Alberto Calderón brings with him experience in government and Colombia’s mining sector.
AngloGold Ashanti appointed former BHP executive Alberto Calderón as its new CEO, effective September 1, 2021—a full year after the abrupt departure of his predecessor, Kelvin Dushnisky.
The South African gold mining company endured a difficult year, with shares dropping 30%, the forced closure of a key mine in Ghana following a worker’s death, an ongoing battle to repatriate $461 million of profit from the Democratic Republic of Congo and value-added-tax battles with the government of Tanzania.
Some of the company’s African challenges are forcing it to look to the Americas, says René Hochreiter, managing director at Sieberana Research and a specialist in metals, mining and commodities. “I really doubt they will get paid back,” he predicts, “and there is no point dreaming about some income that is never going to arrive.”

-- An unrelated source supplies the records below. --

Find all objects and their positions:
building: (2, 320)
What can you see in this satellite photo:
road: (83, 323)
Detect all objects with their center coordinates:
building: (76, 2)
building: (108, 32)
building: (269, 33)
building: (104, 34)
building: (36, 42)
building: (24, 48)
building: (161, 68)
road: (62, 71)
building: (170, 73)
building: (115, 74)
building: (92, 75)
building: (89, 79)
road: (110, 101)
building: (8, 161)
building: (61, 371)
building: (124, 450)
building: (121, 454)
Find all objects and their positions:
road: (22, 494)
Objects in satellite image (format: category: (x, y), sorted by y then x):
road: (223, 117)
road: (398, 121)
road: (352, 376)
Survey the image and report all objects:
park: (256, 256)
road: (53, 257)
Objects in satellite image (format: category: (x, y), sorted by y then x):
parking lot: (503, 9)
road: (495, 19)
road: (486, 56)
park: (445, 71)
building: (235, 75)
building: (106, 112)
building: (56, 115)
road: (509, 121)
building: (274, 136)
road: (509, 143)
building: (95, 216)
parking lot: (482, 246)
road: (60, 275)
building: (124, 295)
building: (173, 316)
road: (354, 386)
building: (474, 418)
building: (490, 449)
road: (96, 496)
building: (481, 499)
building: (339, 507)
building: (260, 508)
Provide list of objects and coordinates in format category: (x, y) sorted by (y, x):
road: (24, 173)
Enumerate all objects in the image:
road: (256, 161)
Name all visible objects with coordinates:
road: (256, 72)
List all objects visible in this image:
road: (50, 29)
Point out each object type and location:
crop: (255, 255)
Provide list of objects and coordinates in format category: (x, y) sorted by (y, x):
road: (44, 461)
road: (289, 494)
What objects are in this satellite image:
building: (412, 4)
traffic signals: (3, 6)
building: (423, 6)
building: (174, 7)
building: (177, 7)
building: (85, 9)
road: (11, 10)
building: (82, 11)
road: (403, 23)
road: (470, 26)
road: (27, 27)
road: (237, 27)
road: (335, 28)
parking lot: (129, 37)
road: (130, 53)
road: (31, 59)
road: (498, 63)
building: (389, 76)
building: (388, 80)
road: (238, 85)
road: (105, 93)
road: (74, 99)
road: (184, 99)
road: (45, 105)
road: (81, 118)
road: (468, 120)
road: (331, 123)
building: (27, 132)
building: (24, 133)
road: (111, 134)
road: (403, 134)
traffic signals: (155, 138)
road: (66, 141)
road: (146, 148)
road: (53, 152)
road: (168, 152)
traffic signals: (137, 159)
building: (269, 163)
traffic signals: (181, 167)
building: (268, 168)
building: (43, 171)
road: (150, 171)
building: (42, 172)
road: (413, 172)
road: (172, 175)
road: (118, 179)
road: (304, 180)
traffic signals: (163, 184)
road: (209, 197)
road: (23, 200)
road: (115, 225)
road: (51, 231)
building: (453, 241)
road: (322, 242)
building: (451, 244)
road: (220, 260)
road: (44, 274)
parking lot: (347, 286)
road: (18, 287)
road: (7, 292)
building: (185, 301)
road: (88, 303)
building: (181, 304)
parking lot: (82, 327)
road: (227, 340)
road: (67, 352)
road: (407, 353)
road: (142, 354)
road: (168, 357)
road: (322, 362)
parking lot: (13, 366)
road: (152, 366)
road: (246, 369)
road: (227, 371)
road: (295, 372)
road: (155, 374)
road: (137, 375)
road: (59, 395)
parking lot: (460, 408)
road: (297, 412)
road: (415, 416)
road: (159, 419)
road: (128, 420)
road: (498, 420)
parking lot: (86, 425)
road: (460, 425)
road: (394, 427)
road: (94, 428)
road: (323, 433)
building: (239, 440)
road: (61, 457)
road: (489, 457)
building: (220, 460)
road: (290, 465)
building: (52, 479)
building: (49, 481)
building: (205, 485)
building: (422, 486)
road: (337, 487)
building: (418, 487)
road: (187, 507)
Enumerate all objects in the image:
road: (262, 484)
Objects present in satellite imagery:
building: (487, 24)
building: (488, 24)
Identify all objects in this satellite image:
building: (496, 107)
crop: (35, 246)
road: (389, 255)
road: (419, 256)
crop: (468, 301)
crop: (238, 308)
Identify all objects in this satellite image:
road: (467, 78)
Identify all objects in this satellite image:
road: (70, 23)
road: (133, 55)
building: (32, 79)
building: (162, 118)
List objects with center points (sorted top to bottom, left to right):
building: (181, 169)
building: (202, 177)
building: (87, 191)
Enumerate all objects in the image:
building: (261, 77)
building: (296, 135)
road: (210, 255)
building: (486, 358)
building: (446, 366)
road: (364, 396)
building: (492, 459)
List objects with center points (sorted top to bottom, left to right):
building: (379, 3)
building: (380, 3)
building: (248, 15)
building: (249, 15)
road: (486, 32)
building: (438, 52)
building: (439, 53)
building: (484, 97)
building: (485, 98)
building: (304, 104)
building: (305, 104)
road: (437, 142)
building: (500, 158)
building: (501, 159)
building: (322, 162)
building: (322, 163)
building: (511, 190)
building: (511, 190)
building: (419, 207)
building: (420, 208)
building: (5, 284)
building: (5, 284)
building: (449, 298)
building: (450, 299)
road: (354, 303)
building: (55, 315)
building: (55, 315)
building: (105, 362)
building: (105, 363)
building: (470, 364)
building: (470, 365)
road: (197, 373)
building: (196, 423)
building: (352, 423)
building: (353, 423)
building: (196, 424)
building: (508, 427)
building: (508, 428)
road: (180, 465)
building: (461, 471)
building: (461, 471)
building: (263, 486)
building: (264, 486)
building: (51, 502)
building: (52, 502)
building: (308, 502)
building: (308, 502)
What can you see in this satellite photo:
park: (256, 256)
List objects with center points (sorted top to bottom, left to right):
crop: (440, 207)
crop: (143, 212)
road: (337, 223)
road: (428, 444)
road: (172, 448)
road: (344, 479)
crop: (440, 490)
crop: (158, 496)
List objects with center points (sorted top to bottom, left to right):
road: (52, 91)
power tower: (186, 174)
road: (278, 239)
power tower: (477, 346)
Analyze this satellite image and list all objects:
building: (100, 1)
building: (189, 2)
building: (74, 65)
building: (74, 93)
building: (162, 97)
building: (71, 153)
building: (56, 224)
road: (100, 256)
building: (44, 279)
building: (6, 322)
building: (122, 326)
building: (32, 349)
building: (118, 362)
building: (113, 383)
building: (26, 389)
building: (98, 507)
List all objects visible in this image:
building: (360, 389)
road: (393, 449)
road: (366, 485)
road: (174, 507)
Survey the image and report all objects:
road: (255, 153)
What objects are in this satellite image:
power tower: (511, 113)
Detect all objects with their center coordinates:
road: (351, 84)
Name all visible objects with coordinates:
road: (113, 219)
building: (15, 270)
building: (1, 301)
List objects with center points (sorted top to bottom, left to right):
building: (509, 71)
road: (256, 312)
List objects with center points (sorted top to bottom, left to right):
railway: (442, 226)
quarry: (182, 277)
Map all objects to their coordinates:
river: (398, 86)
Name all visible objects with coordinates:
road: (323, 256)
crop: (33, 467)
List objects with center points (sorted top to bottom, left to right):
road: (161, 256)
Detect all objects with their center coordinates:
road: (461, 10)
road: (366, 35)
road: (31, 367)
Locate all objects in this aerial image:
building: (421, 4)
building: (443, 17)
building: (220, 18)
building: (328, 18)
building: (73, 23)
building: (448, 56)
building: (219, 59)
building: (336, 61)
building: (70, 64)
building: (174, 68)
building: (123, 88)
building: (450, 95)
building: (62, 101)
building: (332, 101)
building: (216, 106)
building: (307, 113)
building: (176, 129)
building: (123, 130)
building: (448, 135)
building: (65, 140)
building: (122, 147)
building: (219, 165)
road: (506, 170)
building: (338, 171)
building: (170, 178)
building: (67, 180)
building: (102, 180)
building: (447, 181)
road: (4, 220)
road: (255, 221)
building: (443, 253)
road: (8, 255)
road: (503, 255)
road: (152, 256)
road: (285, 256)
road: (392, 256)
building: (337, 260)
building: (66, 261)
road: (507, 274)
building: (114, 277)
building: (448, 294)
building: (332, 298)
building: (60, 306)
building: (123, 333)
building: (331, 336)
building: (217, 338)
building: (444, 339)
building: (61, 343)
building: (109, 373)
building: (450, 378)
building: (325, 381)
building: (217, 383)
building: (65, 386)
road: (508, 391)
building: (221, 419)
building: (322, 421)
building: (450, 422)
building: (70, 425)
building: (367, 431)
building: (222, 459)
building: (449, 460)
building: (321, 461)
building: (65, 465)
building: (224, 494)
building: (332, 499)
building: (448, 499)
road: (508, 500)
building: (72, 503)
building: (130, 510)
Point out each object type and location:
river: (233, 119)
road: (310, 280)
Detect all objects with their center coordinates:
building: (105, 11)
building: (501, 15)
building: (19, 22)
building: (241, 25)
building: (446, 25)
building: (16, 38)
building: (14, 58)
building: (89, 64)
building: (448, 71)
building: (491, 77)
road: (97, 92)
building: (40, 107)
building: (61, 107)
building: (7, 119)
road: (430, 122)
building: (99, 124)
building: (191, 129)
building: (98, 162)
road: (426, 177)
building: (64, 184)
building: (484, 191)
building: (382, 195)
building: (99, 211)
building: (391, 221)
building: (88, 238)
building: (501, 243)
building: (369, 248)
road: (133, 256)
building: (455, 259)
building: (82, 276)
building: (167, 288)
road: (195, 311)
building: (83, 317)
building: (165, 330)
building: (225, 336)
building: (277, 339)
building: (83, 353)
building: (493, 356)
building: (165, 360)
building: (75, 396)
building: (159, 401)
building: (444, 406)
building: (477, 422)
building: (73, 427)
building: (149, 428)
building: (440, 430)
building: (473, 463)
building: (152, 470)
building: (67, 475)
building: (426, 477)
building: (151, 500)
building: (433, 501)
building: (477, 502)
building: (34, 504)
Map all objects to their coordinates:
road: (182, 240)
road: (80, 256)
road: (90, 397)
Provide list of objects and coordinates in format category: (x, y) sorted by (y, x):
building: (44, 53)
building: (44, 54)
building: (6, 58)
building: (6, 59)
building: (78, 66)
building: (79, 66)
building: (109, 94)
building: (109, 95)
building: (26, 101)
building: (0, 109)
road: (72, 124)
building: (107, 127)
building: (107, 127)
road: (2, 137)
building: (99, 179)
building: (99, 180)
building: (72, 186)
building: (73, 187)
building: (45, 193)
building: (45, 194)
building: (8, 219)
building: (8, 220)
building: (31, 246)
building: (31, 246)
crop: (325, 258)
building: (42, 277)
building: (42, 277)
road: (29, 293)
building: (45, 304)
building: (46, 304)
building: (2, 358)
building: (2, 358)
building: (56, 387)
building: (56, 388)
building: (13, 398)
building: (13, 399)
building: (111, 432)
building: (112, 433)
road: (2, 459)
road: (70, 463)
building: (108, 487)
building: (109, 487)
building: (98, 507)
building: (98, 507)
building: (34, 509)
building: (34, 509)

Calderón, the former head of Colombia’s largest mining operation, Cerrejón Coal, would bring deep expertise to any expansion in Latin America, where the company already has mines in Argentina and Brazil as well as three greenfield projects in Colombia.
“He knows how to move inside developing countries,” Hochreiter says. “In the Americas, gold is low-grade but quite a high percentage, whereas in Africa it’s high-grade, but low percentage—so it depends on the return if it’s a good investment or not.” Gold mines often have short lives—about 18 months—so the sector tilts toward new opportunities.
Calderón has also held senior positions in his home country with both the International Monetary Fund and the Colombian government, so he is well placed to push forward projects in Colombia, which have faced opposition in the past by activists. With a Colombian national at the helm, AngloGold Ashanti will hope for better outcomes from its current explorations than it achieved with its $2 billion La Colosa gold project in central Tolima, which it was forced to abandon in 2017.